Données.
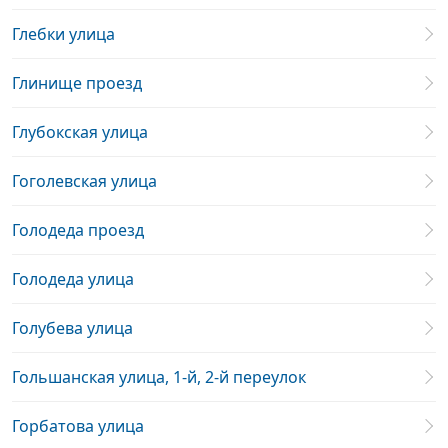
Глебки улица
Глинище проезд
Глубокская улица
Гоголевская улица
Голодеда проезд
Голодеда улица
Голубева улица
Гольшанская улица, 1-й, 2-й переулок
Горбатова улица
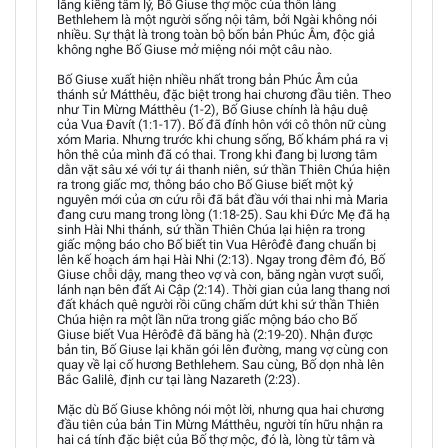
lăng kiếng tâm lý, Bố Giuse thợ mộc của thôn làng
Bethlehem là một người sống nội tâm, bởi Ngài không nói
nhiều. Sự thật là trong toàn bộ bốn bản Phúc Âm, độc giả
không nghe Bố Giuse mở miệng nói một câu nào.
Bố Giuse xuất hiện nhiều nhất trong bản Phúc Âm của
thánh sử Mátthêu, đặc biệt trong hai chương đầu tiên. Theo
như Tin Mừng Mátthêu (1-2), Bố Giuse chính là hậu duệ
của Vua Đavít (1:1-17). Bố đã đính hôn với cô thôn nữ cùng
xóm Maria. Nhưng trước khi chung sống, Bố khám phá ra vị
hôn thê của mình đã có thai. Trong khi đang bị lương tâm
dằn vặt sâu xé với tự ái thanh niên, sứ thần Thiên Chúa hiện
ra trong giấc mơ, thông báo cho Bố Giuse biết một kỷ
nguyên mới của ơn cứu rỗi đã bắt đầu với thai nhi mà Maria
đang cưu mang trong lòng (1:18-25). Sau khi Đức Mẹ đã hạ
sinh Hài Nhi thánh, sứ thần Thiên Chúa lại hiện ra trong
giấc mộng báo cho Bố biết tin Vua Hêrôđê đang chuẩn bị
lên kế hoạch ám hại Hài Nhi (2:13). Ngay trong đêm đó, Bố
Giuse chỗi dậy, mang theo vợ và con, băng ngàn vượt suối,
lánh nạn bên đất Ai Cập (2:14). Thời gian của lang thang nơi
đất khách quê người rồi cũng chấm dứt khi sứ thần Thiên
Chúa hiện ra một lần nữa trong giấc mộng báo cho Bố
Giuse biết Vua Hêrôđê đã băng hà (2:19-20). Nhận được
bản tin, Bố Giuse lại khăn gói lên đường, mang vợ cùng con
quay về lại cố hương Bethlehem. Sau cùng, Bố dọn nhà lên
Bắc Galilê, định cư tại làng Nazareth (2:23).
Mặc dù Bố Giuse không nói một lời, nhưng qua hai chương
đầu tiên của bản Tin Mừng Mátthêu, người tín hữu nhận ra
hai cá tính đặc biệt của Bố thợ mộc, đó là, lòng từ tâm và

Consigne.
Restituez toutes les lignes des items ci-dessus sous forme de liste JSON de chaînes, une chaîne par ligne, en omettant les lignes vides. N'incluez pas les images dans la réponse.

Résultat.
[
  "Глебки улица",
  "Глинище проезд",
  "Глубокская улица",
  "Гоголевская улица",
  "Голодеда проезд",
  "Голодеда улица",
  "Голубева улица",
  "Гольшанская улица, 1-й, 2-й переулок",
  "Горбатова улица",
  "lăng kiếng tâm lý, Bố Giuse thợ mộc của thôn làng",
  "Bethlehem là một người sống nội tâm, bởi Ngài không nói",
  "nhiều. Sự thật là trong toàn bộ bốn bản Phúc Âm, độc giả",
  "không nghe Bố Giuse mở miệng nói một câu nào.",
  "Bố Giuse xuất hiện nhiều nhất trong bản Phúc Âm của",
  "thánh sử Mátthêu, đặc biệt trong hai chương đầu tiên. Theo",
  "như Tin Mừng Mátthêu (1-2), Bố Giuse chính là hậu duệ",
  "của Vua Đavít (1:1-17). Bố đã đính hôn với cô thôn nữ cùng",
  "xóm Maria. Nhưng trước khi chung sống, Bố khám phá ra vị",
  "hôn thê của mình đã có thai. Trong khi đang bị lương tâm",
  "dằn vặt sâu xé với tự ái thanh niên, sứ thần Thiên Chúa hiện",
  "ra trong giấc mơ, thông báo cho Bố Giuse biết một kỷ",
  "nguyên mới của ơn cứu rỗi đã bắt đầu với thai nhi mà Maria",
  "đang cưu mang trong lòng (1:18-25). Sau khi Đức Mẹ đã hạ",
  "sinh Hài Nhi thánh, sứ thần Thiên Chúa lại hiện ra trong",
  "giấc mộng báo cho Bố biết tin Vua Hêrôđê đang chuẩn bị",
  "lên kế hoạch ám hại Hài Nhi (2:13). Ngay trong đêm đó, Bố",
  "Giuse chỗi dậy, mang theo vợ và con, băng ngàn vượt suối,",
  "lánh nạn bên đất Ai Cập (2:14). Thời gian của lang thang nơi",
  "đất khách quê người rồi cũng chấm dứt khi sứ thần Thiên",
  "Chúa hiện ra một lần nữa trong giấc mộng báo cho Bố",
  "Giuse biết Vua Hêrôđê đã băng hà (2:19-20). Nhận được",
  "bản tin, Bố Giuse lại khăn gói lên đường, mang vợ cùng con",
  "quay về lại cố hương Bethlehem. Sau cùng, Bố dọn nhà lên",
  "Bắc Galilê, định cư tại làng Nazareth (2:23).",
  "Mặc dù Bố Giuse không nói một lời, nhưng qua hai chương",
  "đầu tiên của bản Tin Mừng Mátthêu, người tín hữu nhận ra",
  "hai cá tính đặc biệt của Bố thợ mộc, đó là, lòng từ tâm và"
]